The pictures we have thus far studied in this collection are reproductions of works of sculpture. This is the art which Michelangelo loved best. He was, however, a painter also, and in the later years of his life he was even drawn into architecture. Painting was the first art he studied, but he soon laid it aside for sculpture, and after that returned to it from time to time throughout his life.

This picture of the Holy Family is from an oil painting. It shows us a glimpse of the home life of the child Jesus. We have already seen in the bas-relief of the Madonna and Child how thoughtful a mood was sometimes upon the mother and her boy. In this picture they are making merry together. The mother, seated on the ground, tosses the boy with her strong arms, for her husband Joseph to catch. She is a beautiful woman, large, and full of life and vigor. The boy is a healthy, happy child, with perfect confidence in his mother. He rests his fat little hands on her head to steady himself.

Joseph, bald and gray, takes the play a little more seriously, as he gently lifts the boy from the mother's arms. He has a special care for the child. It was he who was warned by an angel in a dream that it was dangerous to remain in Judæa. It was he who "took the young child and his mother by night and departed into Egypt."[13] It was he again who duly brought them back to their native country when the cruel king was dead who had threatened the child's life. After the return from Egypt Joseph and his family settled in the little town of Nazareth, where he followed the trade of a carpenter.

[13] Matthew, chapter ii. verses 13, 14.

Now Jesus had a cousin, a boy who was not far from the same age. His name was John, and his mission in life was closely connected with that of Jesus. He was to grow up a great preacher, and finally to lead people to Jesus himself. His parents knew before his birth, from an angelic visitation, that he was to be a prophet. His mother Elizabeth, and Mary the mother of Jesus, used to talk together, before their children were born, of the strange future in store for them. We like to think that the two boys grew up as companions and playmates.

It is this little boy John who is seen in the back of the picture, at the right, coming up as if to join the child Jesus in his romp. We see his eager little face, with the long hair blown back from it, just above the coping stone surrounding the garden inclosure which the Holy Family occupy. He carries over his left shoulder a slender reed cross, such as is given him in all the old works of art as a symbol of his prophetic character.

THE HOLY FAMILY. Uffizi Gallery, Florence.
THE HOLY FAMILY. Uffizi Gallery, Florence.

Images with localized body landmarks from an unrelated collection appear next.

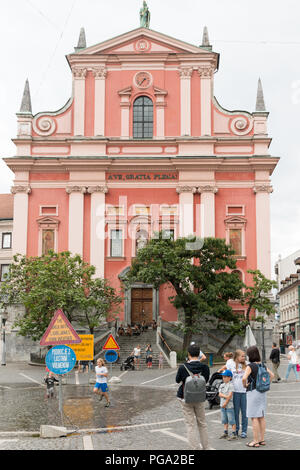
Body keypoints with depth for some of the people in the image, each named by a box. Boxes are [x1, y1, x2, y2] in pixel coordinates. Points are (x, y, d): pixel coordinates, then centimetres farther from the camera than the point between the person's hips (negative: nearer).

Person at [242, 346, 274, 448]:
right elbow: (272, 375, 14)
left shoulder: (250, 366, -16)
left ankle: (256, 441, 1)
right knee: (261, 417, 13)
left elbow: (244, 378, -28)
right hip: (262, 392, 8)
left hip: (253, 392, -8)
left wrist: (245, 385, -9)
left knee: (254, 417, -2)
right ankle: (262, 439, 19)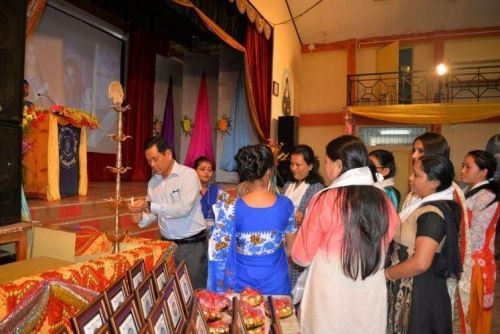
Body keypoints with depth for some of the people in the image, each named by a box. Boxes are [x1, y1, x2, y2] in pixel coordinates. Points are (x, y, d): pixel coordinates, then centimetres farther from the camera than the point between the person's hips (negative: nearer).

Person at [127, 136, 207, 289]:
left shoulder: (188, 174, -13)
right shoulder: (153, 182, 6)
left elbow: (184, 208, -24)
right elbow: (154, 212, 10)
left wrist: (149, 206, -26)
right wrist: (141, 218, -12)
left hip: (192, 244, -5)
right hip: (167, 243, 6)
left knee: (194, 290, 5)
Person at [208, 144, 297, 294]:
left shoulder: (231, 208, -19)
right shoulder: (285, 204, -11)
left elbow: (219, 251, -13)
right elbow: (291, 246, 1)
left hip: (241, 286, -1)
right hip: (276, 285, 2)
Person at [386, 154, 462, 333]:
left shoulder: (431, 214, -23)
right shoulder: (427, 205, 6)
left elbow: (420, 263, -29)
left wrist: (386, 274, -16)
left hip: (420, 291, -8)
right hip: (409, 288, 8)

Please click here for a modern color image

You may say when you look at the picture that this is such a group as you might see any day in some Tuscan village. The people are indeed very plainly of the peasant class, and the artist did not go far out of his way to find his figures. Perhaps he thought this was after all the best way to show that the Holy Family was not unlike other families in enjoying the simple pleasures of home life. We may feel a closer sense of kinship with them on that account.

In studying the artistic qualities of this picture we have to remember that Michelangelo was more of a sculptor than a painter, and that he went to work upon a painting with the same methods he used in marble. The central figures are grouped in a solid mass as if for a bas-relief, as we may see by comparing this illustration with that of the Madonna and Child. The mother's arms are so "modelled," to use a critical term, that they seem to start out from the canvas "in the round," just as if cut from marble. The folds of her dress, as well as those of Joseph's garment, are arranged in the long beautiful lines artists call "sculpturesque."

The sculptor's methods are also plainly seen in the peculiarity of his background. In a picture of this kind most painters would have painted there a landscape, but Michelangelo did nothing of the kind. Instead there is a semicircular parapet upon which five slender unclothed youths are playing together. Three sit upon the wall and two lean against it.

The figures bear no relation to the story of the picture. They are introduced merely for the sake of decoration. To Michelangelo there was nothing so beautiful in decoration as the human form. The lines made by different positions of the body trace patterns more beautiful, he thought, than any arabesques. The Greeks had the same idea when they decorated the pediments of their temples with bas-reliefs of nude figures. Applying this principle of sculpture to his painting, Michelangelo arranged these boys so that their slender limbs intertwine in graceful patterns, making a decorative background to fill in the picture. The lightness and delicacy of the design heighten the effect of solidity in the figures of the foreground, giving them the prominence of figures in relief.